DuPont's work force reflects the shift in its growth: In a presentation on emerging markets, the company said its number of employees in the U.S. shrank by 9 percent between January 2005 and October 2009. In the same period, its work force grew 54 percent in the Asia-Pacific countries.

"We are a global player out to succeed in any geography where we participate in," says Thomas M. Connelly, chief innovation officer at DuPont. "We want our resources close to where our customers are, to tailor products to their needs."

This should clear up the fact that just because you have an American born corporation, their commitment is not always with the American people.  It's with the global wealthy elite, where the profit is and to it's shareholders who have the disposable income to invest in their company.

International growth is leveling the playing field

A key factor behind this runaway international growth is the rise of the middle class in these emerging countries. By 2015, for the first time, the number of consumers in Asia's middle class will equal those in Europe and North America combined.

Most experts believe that all of the growth over the next 10 years is happening in Asia. Coca-Cola CEO Muhtar Kent often points out that a billion consumers will enter the middle class during the coming decade, mostly in Africa, China and India. Kent is aggressively targeting those markets. Of Coke's 93,000 global employees, less than 13 percent were in the U.S. in 2009, down from 19 percent five years ago.

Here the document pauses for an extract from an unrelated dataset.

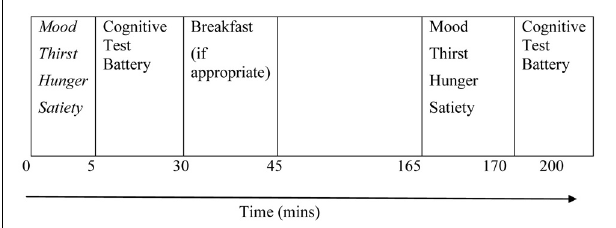
FIGURE 1 | Experimental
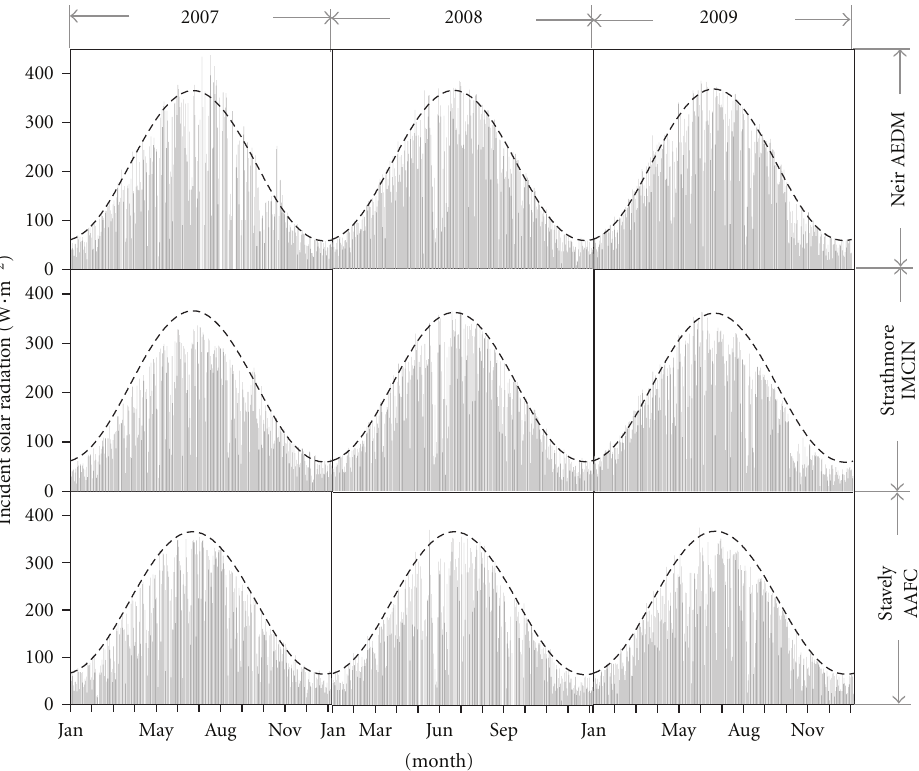
Figure 4: Comparison between modelled daily potential (black dashed lines) and ground-based measurements (gray vertical lines) of incident solar radiation at the locations of Neir AEDM, Strathmore IMCIN, and Stavely AAFC for the period of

Harvard Business School Dean Nitin Nohria worries that the trend could be dangerous. In an article in the November issue of the Harvard Business Review, he says that if U.S. businesses keep prospering while Americans are struggling, business leaders will lose legitimacy in society. He exhorted business leaders to find a way to link growth with job creation at home.

If our economy is left up to a GOP House and large global corporations, the American middle class is doomed to suffer.  We will experience higher unemployment and economic stagnation because of anti-American corporate ethics.  Chasing the bottom line and higher profits are the only thing that matters to them.  Plus, supporting congressional lawmakers who govern to make their business lives easier and more profitable at the expense of American working families has become the new status-quo.  It truly is a vicious cycle and one that must end if the American middle class is to survive.